Scan the listing below for "ontwerp", then report every line that has it.

MATERIALS PROVIDED
———
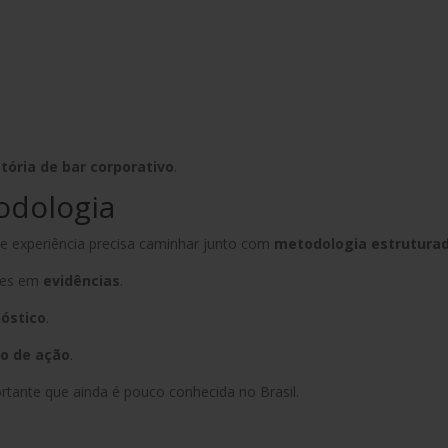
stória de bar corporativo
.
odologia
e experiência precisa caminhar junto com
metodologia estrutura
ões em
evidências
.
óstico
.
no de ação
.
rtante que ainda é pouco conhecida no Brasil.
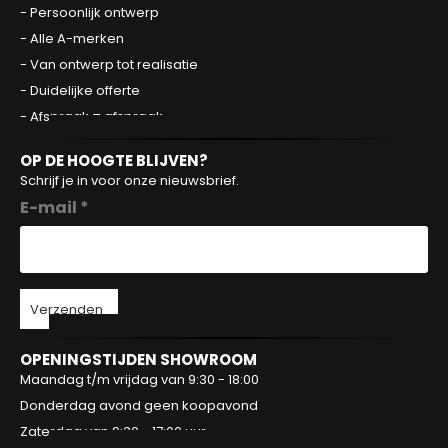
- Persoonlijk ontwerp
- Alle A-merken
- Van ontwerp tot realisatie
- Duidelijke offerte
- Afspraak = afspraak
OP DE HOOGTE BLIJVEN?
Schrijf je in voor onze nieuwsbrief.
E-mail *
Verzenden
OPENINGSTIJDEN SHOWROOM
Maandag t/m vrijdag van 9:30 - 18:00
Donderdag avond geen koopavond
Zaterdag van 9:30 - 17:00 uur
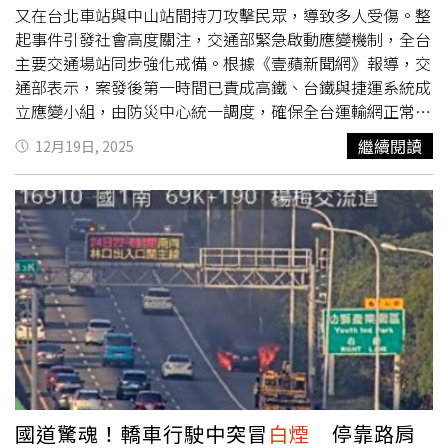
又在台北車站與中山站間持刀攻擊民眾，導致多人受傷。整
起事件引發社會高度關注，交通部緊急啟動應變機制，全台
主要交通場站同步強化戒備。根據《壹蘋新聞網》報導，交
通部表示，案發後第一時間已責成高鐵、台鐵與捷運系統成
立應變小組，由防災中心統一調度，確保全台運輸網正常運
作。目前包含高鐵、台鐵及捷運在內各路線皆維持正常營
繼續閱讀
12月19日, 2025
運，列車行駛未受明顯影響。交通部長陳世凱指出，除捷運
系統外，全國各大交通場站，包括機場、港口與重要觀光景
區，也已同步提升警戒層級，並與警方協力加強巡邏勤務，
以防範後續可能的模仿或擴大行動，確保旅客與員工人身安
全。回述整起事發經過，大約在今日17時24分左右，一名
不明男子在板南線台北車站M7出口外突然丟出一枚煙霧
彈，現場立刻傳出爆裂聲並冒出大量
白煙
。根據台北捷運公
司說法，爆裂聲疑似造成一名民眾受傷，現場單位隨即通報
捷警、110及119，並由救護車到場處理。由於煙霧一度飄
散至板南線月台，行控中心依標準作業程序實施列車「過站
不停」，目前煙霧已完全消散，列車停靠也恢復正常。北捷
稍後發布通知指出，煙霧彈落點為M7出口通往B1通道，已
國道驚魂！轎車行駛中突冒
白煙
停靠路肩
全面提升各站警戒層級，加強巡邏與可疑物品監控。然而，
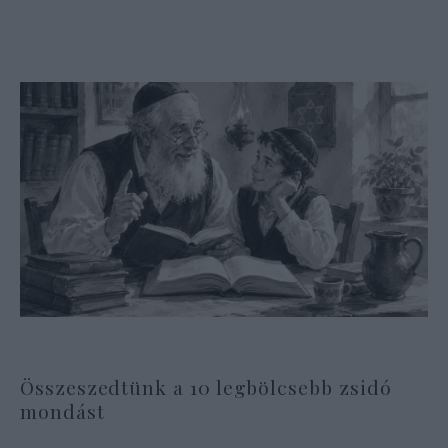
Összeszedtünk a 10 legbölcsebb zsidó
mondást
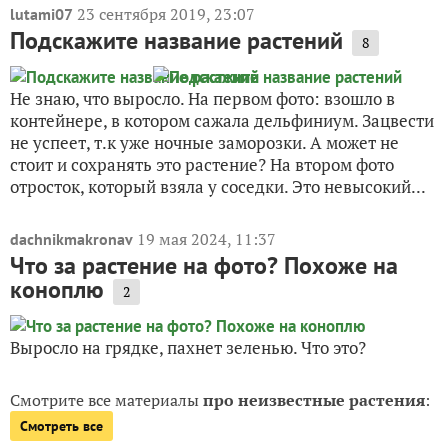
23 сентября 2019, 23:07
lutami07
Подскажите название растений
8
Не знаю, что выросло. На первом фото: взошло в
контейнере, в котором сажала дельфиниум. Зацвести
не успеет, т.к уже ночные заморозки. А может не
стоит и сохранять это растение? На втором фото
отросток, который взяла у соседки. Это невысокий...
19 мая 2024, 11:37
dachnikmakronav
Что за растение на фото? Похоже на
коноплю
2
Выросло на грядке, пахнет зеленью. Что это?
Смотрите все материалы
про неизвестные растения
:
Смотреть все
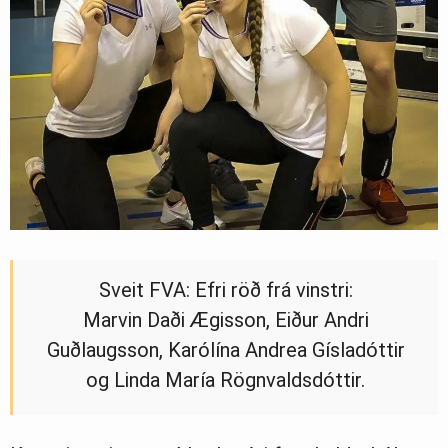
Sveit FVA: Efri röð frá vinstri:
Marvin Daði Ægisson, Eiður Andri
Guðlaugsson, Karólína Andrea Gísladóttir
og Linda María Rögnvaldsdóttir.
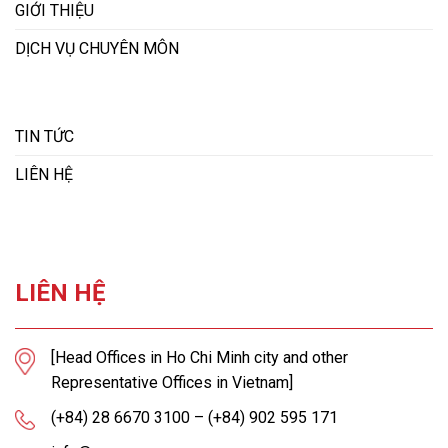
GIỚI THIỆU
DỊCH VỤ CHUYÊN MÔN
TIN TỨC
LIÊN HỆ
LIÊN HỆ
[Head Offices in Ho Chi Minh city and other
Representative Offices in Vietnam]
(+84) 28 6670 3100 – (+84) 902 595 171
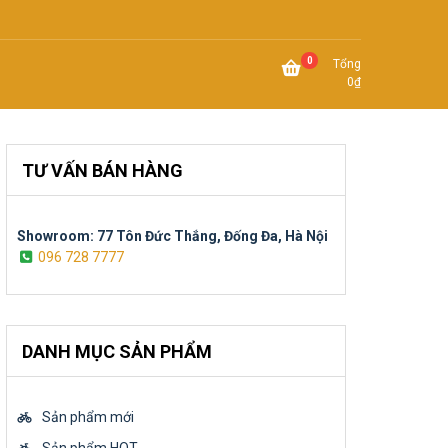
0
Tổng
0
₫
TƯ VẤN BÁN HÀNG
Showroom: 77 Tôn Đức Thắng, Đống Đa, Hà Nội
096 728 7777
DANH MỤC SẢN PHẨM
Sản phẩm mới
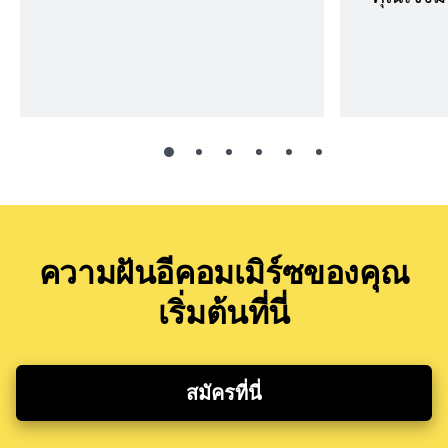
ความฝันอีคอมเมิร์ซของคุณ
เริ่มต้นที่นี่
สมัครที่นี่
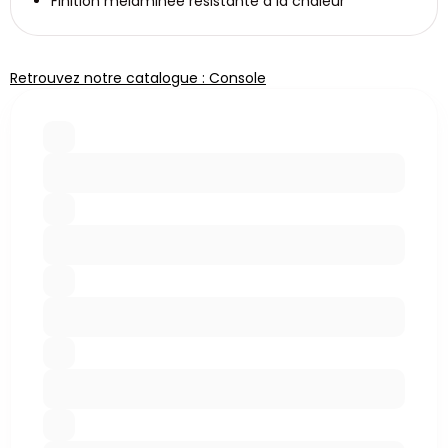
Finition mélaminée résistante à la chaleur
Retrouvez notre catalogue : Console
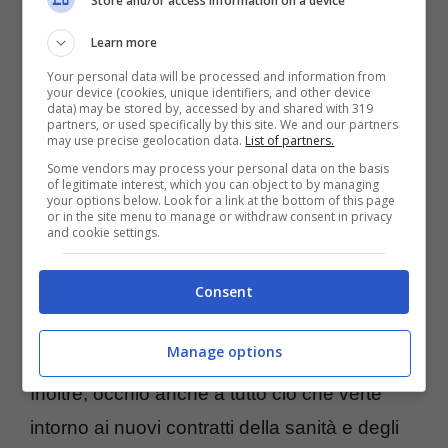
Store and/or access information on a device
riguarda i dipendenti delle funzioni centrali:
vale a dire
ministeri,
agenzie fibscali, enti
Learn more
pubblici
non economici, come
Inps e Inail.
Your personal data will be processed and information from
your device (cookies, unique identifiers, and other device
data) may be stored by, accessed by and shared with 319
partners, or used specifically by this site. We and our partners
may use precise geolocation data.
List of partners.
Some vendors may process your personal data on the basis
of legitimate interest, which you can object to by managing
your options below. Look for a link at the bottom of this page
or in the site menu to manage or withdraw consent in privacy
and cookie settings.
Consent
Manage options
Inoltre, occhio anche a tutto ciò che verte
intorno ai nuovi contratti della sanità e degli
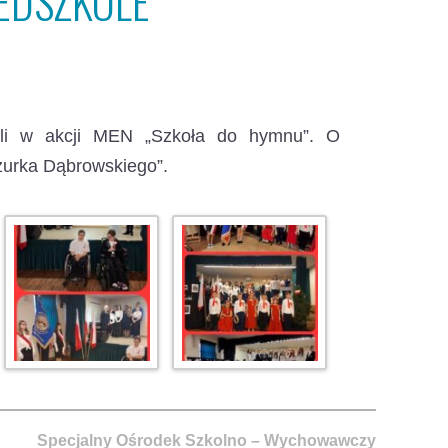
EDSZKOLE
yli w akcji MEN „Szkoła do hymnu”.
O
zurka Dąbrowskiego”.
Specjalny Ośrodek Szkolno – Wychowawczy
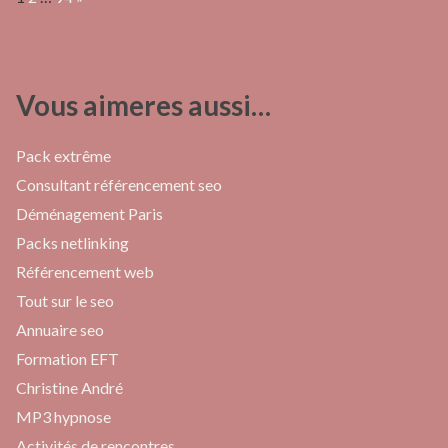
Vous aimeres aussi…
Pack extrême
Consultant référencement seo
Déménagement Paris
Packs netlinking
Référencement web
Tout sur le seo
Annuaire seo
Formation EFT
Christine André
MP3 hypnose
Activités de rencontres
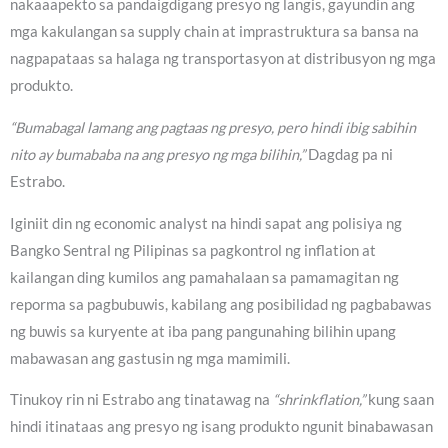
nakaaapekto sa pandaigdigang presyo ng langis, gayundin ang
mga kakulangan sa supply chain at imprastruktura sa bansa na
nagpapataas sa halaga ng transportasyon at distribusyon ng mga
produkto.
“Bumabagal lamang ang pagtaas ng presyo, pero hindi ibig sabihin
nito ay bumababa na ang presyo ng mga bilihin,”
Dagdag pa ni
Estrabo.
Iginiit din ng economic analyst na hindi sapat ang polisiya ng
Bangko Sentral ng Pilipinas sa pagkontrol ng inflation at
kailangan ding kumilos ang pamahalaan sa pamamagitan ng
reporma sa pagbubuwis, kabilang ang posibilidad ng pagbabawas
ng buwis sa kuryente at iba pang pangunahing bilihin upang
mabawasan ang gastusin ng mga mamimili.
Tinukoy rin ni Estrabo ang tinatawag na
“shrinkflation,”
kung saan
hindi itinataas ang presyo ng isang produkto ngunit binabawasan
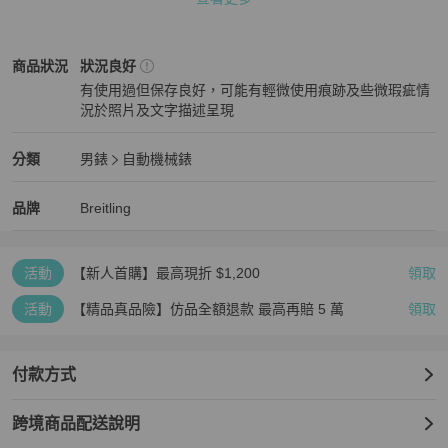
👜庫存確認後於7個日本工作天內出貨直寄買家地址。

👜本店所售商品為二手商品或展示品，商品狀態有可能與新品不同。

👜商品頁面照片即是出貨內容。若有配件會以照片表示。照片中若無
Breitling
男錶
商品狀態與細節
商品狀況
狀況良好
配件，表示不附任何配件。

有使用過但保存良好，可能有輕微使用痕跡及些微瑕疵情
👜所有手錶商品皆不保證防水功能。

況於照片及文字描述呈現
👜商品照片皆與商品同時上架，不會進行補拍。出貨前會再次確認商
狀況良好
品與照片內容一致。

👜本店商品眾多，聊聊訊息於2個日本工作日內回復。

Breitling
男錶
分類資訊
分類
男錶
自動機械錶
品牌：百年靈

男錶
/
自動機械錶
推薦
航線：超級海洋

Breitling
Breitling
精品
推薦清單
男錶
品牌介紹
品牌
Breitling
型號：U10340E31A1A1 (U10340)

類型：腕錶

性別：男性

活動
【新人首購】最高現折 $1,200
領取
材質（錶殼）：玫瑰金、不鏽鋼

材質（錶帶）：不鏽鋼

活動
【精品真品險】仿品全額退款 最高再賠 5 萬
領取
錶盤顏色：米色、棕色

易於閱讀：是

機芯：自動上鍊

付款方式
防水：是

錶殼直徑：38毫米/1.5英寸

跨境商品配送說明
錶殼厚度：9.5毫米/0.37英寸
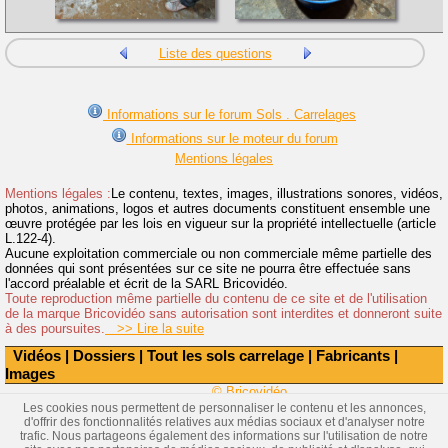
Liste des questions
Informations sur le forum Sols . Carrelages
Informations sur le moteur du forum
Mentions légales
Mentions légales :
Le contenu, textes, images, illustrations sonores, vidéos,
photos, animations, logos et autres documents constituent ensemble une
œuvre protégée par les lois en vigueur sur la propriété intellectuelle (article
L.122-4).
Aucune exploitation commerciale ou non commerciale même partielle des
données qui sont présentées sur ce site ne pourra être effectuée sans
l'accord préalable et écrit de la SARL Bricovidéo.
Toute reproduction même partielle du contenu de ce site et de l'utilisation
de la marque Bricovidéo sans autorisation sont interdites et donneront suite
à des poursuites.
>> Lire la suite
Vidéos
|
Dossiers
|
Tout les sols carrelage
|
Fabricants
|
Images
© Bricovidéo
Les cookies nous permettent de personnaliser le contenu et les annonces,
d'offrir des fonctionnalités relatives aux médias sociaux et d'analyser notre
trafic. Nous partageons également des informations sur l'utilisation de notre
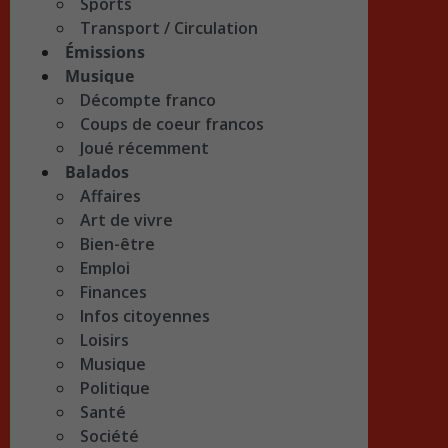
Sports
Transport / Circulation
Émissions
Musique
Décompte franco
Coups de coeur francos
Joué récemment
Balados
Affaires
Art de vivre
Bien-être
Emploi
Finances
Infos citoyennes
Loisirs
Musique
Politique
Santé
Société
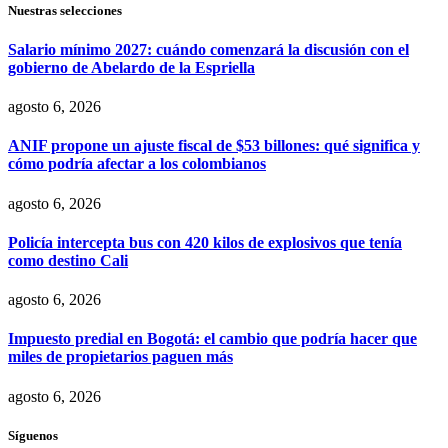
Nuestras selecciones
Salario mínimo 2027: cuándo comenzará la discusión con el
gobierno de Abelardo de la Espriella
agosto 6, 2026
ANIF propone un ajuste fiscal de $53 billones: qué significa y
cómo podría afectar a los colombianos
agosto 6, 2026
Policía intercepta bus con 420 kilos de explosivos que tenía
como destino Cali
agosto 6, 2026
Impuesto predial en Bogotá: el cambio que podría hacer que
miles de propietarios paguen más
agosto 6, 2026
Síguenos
———
ANSWER TO THIS PROBLEM
- Persoonlijk ontwerp
- Van ontwerp tot realisatie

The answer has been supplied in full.